Put bigger ideas into action

Draw on what you have learned during the past two months to make significant changes. Maybe this means reallocating money to build a larger budget for a project that would benefit the company’s mission. Perhaps you want to try out a novel morale-building exercise. Make your move to do the things that will truly make a difference.

Hold one or more staff meetings

Discuss the outcome of the team goals created last month. Also, people likely will have questions about some of the new procedures you are putting into place. Use this time to clarify, explain the reasoning behind changes, and build buy-in.

Keep up individual meetings with staff members

One-on-one check-ins remain integral and will stay that way even beyond the 30-60-90 plan. But, kick your conversations up a notch this month. After issuing feedback and addressing any employee concerns, spend time talking about career ambitions. Where does this person want to be in six months, a year, or five years? What further skills or education does she desire? What types of goals can she set to prepare for advancement? Development plans motivate workers. They also increase retention because they offer the vision of a future with the company.

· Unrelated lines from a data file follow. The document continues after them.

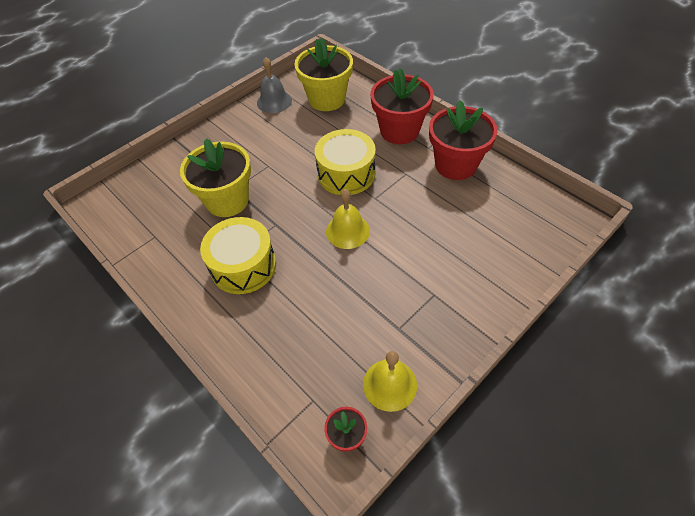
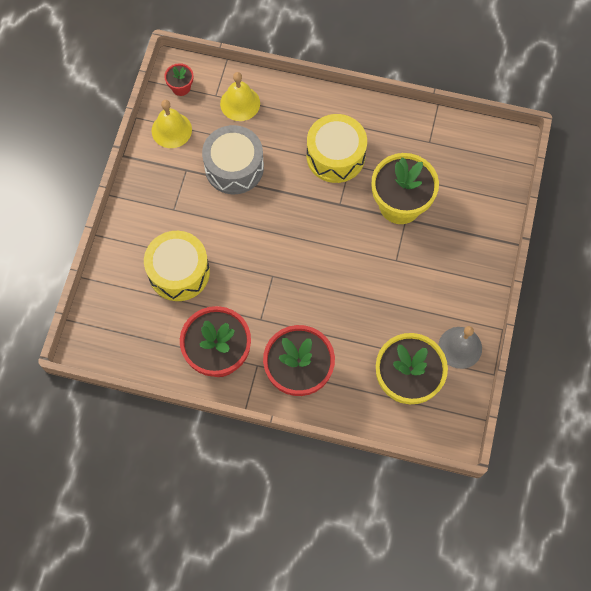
camera: 145 degrees right, 15 degrees up
yellow drum [315,129,376,195] -> yellow drum moved to [144,231,210,301]
yellow bell [326,189,370,249] -> yellow bell moved to [220,72,260,121]
none -> grey drum [202,125,264,194]

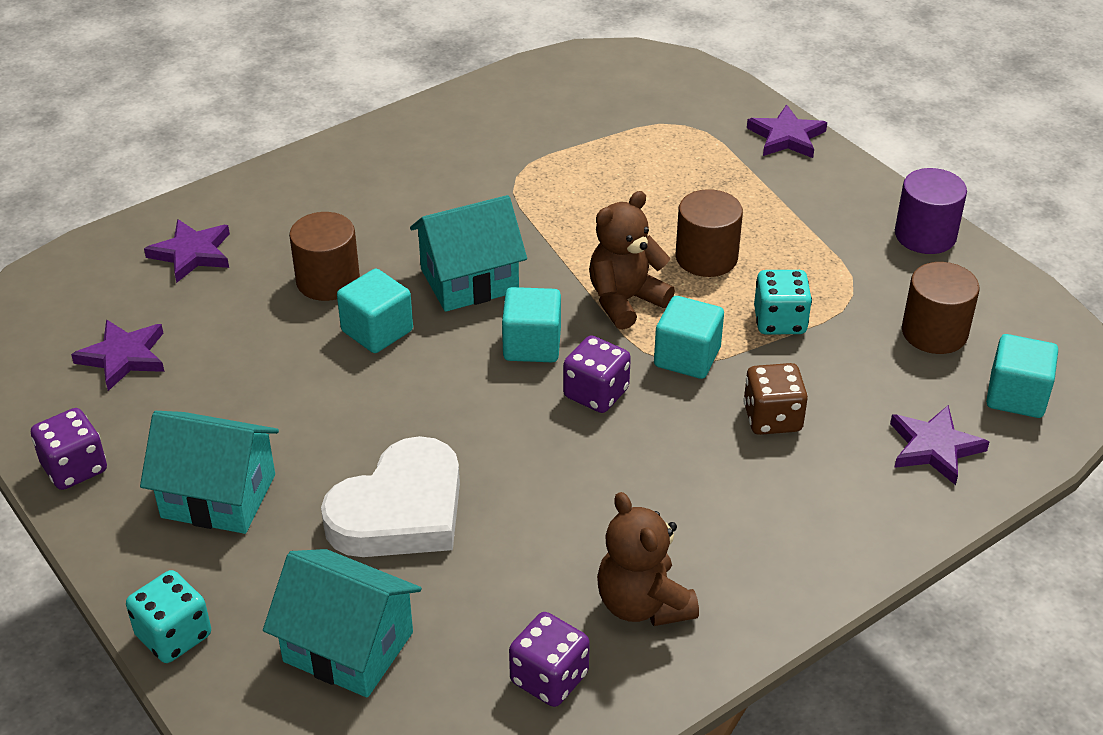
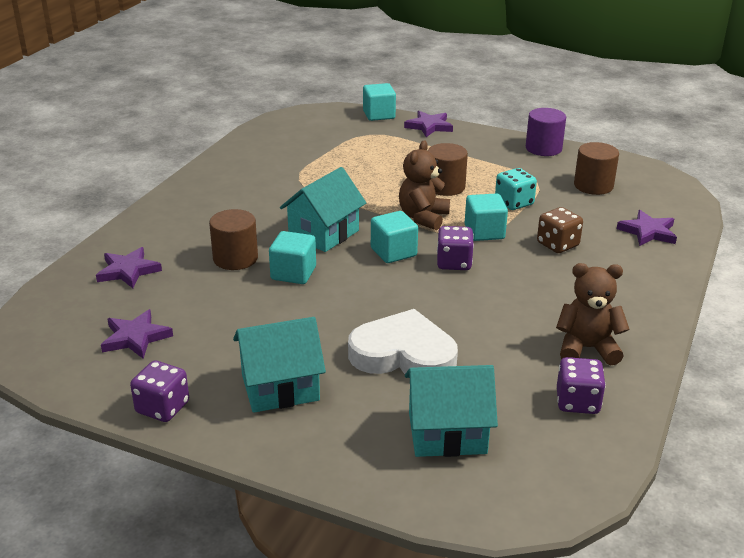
camera: 30 degrees left, 10 degrees down
turquoise dice [126,570,211,663] -> none
white heart [321,436,460,557] -> white heart turned 90 degrees counterclockwise [348,309,458,374]
brown teddy bear [597,492,699,626] -> brown teddy bear turned 150 degrees clockwise [556,263,630,365]
turquoise cube [986,334,1058,418] -> turquoise cube moved to [363,83,396,121]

Check in with your own manager

Provide a summary of your probation period accomplishments, and ask for feedback. Show that you are an agent of change by presenting your thoughts for even more achievement going forward. Just as you did with your own charges this month, discuss career goals. If the 30-60-90-day plan worked as it should, you should be able to come out of this meeting feeling good about yourself and clear on what is ahead for you at this company!